Transcribed page contents
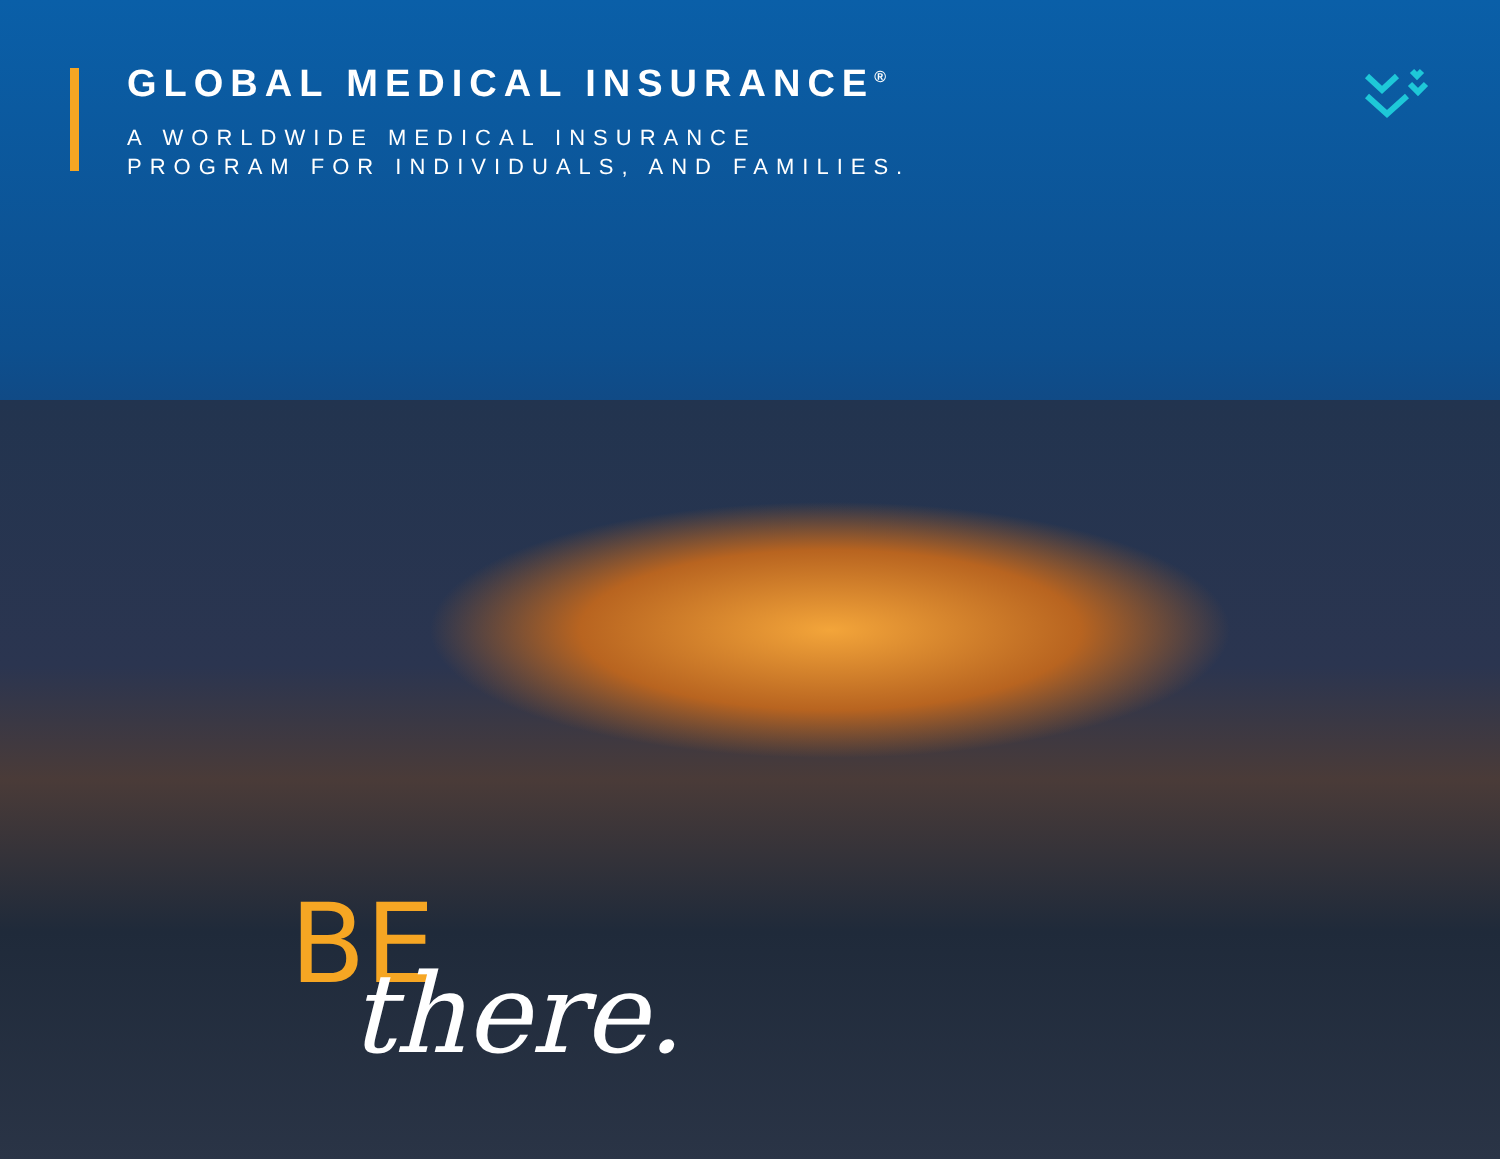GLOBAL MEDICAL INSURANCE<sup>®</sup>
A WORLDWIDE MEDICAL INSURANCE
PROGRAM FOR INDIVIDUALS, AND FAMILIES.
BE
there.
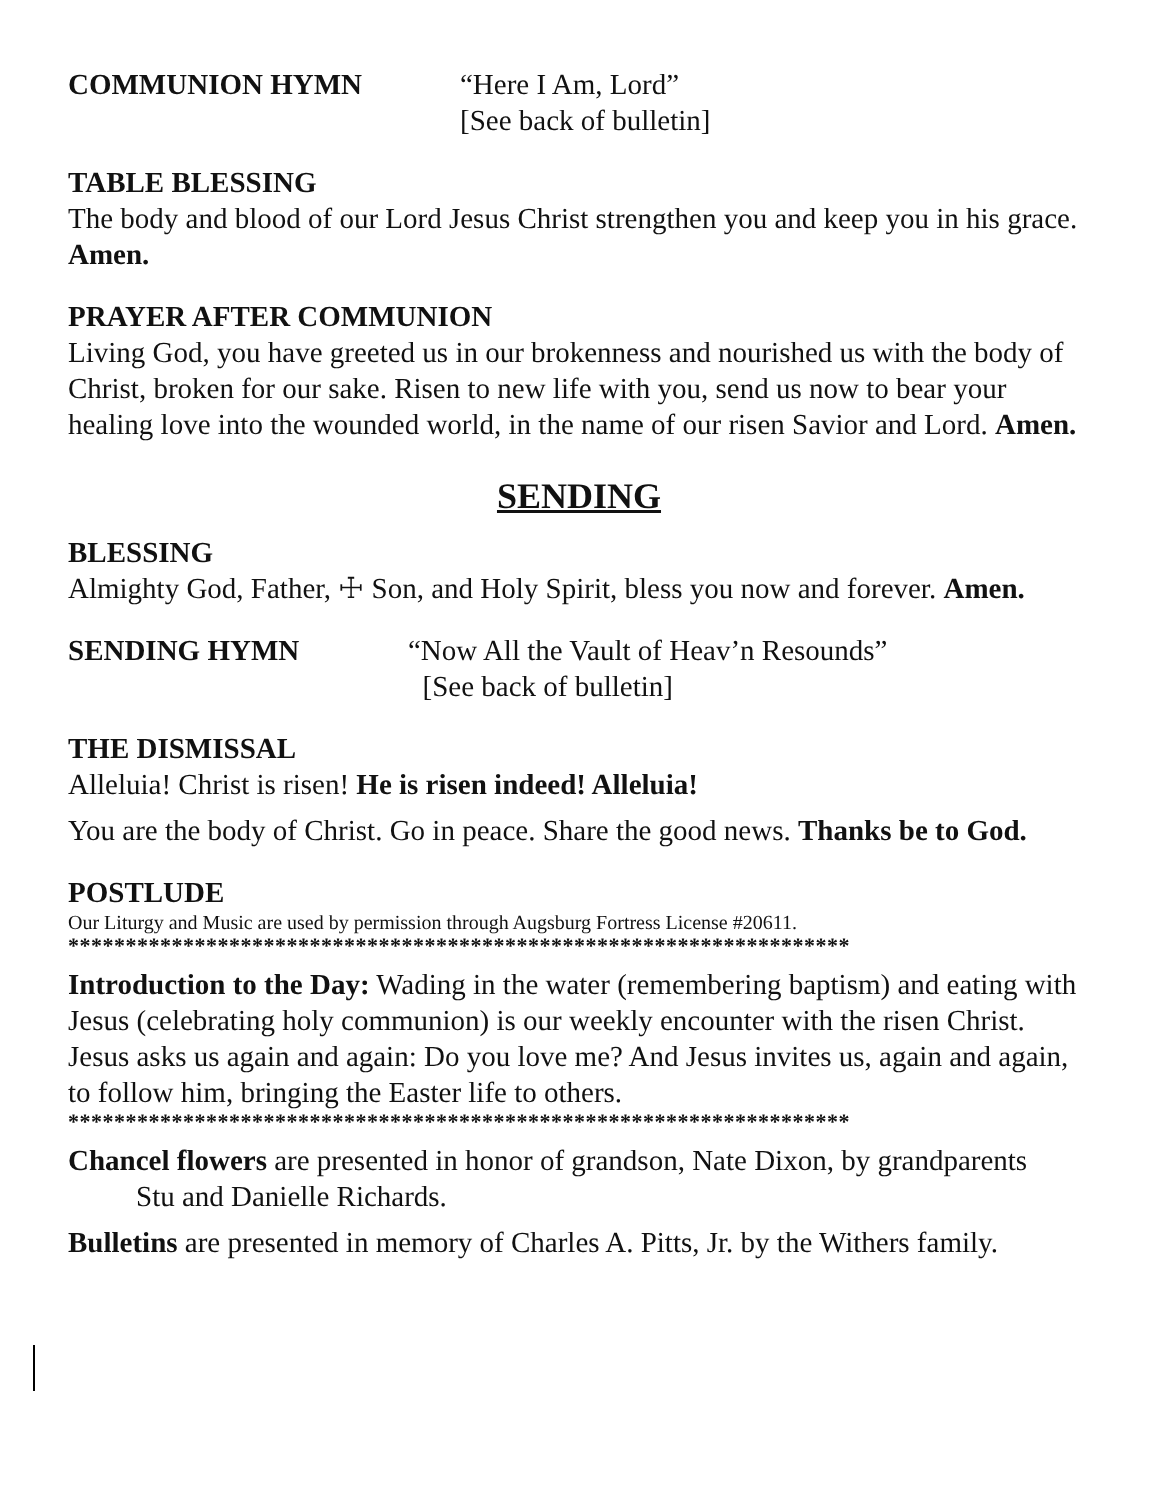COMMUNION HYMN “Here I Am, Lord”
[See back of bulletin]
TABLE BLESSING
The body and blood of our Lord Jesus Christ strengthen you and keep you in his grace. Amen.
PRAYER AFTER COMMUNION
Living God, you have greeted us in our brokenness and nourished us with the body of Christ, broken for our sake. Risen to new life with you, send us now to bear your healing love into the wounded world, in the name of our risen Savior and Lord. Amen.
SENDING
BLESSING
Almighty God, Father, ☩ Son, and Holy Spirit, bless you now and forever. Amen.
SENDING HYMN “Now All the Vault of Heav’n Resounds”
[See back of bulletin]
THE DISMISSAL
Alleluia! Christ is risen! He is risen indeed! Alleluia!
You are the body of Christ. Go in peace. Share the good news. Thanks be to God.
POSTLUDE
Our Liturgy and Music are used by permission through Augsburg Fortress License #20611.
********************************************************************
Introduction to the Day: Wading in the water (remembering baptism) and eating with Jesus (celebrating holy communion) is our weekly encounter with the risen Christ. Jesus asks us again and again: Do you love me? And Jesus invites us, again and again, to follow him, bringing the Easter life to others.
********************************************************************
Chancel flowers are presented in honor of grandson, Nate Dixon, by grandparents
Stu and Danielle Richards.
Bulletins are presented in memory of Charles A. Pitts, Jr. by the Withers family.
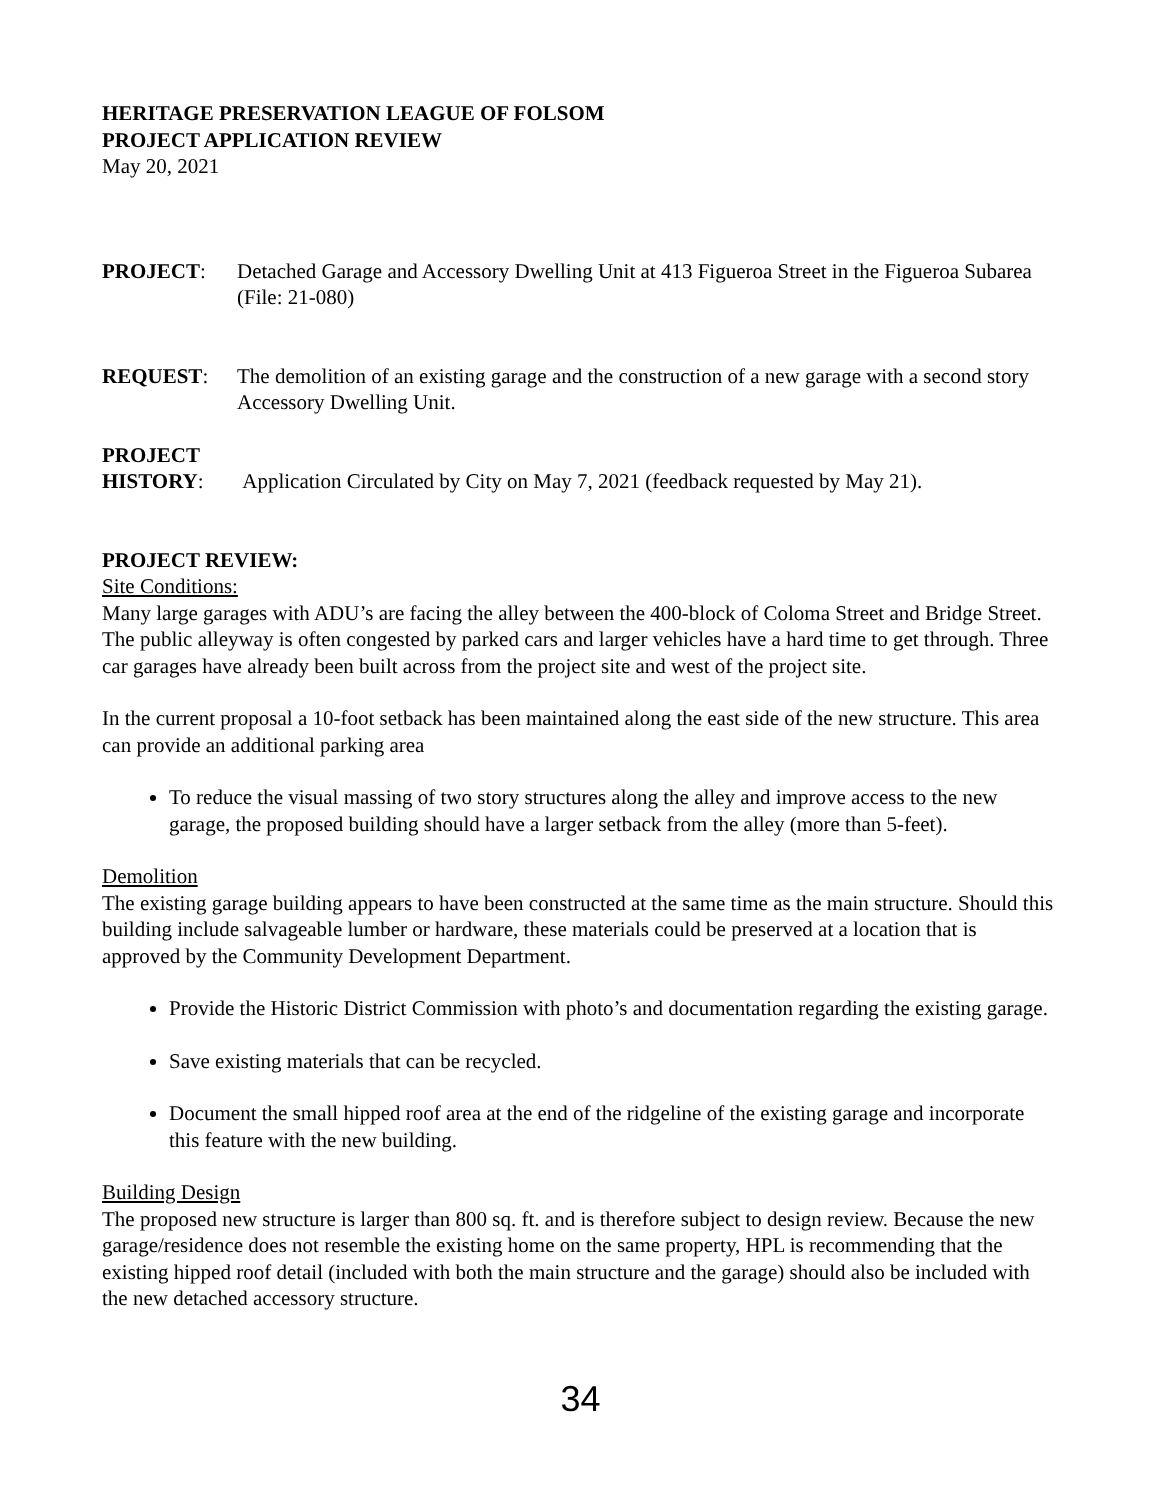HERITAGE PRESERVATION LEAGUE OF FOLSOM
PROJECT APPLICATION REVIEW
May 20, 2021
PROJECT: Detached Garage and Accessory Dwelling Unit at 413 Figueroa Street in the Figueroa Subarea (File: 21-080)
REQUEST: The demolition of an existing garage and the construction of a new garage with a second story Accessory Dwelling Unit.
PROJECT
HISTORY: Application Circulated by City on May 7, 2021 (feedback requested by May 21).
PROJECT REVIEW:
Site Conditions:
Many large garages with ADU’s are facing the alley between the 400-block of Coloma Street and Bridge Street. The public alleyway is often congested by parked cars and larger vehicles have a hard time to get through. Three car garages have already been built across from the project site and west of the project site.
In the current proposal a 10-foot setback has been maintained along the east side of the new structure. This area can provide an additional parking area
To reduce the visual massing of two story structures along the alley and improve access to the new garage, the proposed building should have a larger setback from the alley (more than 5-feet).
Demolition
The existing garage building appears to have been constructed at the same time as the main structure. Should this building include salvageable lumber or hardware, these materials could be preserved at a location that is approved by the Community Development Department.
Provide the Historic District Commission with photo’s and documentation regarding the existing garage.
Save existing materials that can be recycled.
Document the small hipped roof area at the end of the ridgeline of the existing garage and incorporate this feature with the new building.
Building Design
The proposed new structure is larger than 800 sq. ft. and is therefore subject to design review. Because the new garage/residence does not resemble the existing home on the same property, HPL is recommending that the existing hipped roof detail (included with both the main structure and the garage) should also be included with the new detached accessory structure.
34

:: Work request ::
Reproduce only the lines above, starting at the line with "PROJECT APPLICATION REVIEW" and ending at the line with "Building Design", exactly as written.

:: Written response ::
PROJECT APPLICATION REVIEW
May 20, 2021
PROJECT: Detached Garage and Accessory Dwelling Unit at 413 Figueroa Street in the Figueroa Subarea (File: 21-080)
REQUEST: The demolition of an existing garage and the construction of a new garage with a second story Accessory Dwelling Unit.
PROJECT
HISTORY: Application Circulated by City on May 7, 2021 (feedback requested by May 21).
PROJECT REVIEW:
Site Conditions:
Many large garages with ADU’s are facing the alley between the 400-block of Coloma Street and Bridge Street. The public alleyway is often congested by parked cars and larger vehicles have a hard time to get through. Three car garages have already been built across from the project site and west of the project site.
In the current proposal a 10-foot setback has been maintained along the east side of the new structure. This area can provide an additional parking area
To reduce the visual massing of two story structures along the alley and improve access to the new garage, the proposed building should have a larger setback from the alley (more than 5-feet).
Demolition
The existing garage building appears to have been constructed at the same time as the main structure. Should this building include salvageable lumber or hardware, these materials could be preserved at a location that is approved by the Community Development Department.
Provide the Historic District Commission with photo’s and documentation regarding the existing garage.
Save existing materials that can be recycled.
Document the small hipped roof area at the end of the ridgeline of the existing garage and incorporate this feature with the new building.
Building Design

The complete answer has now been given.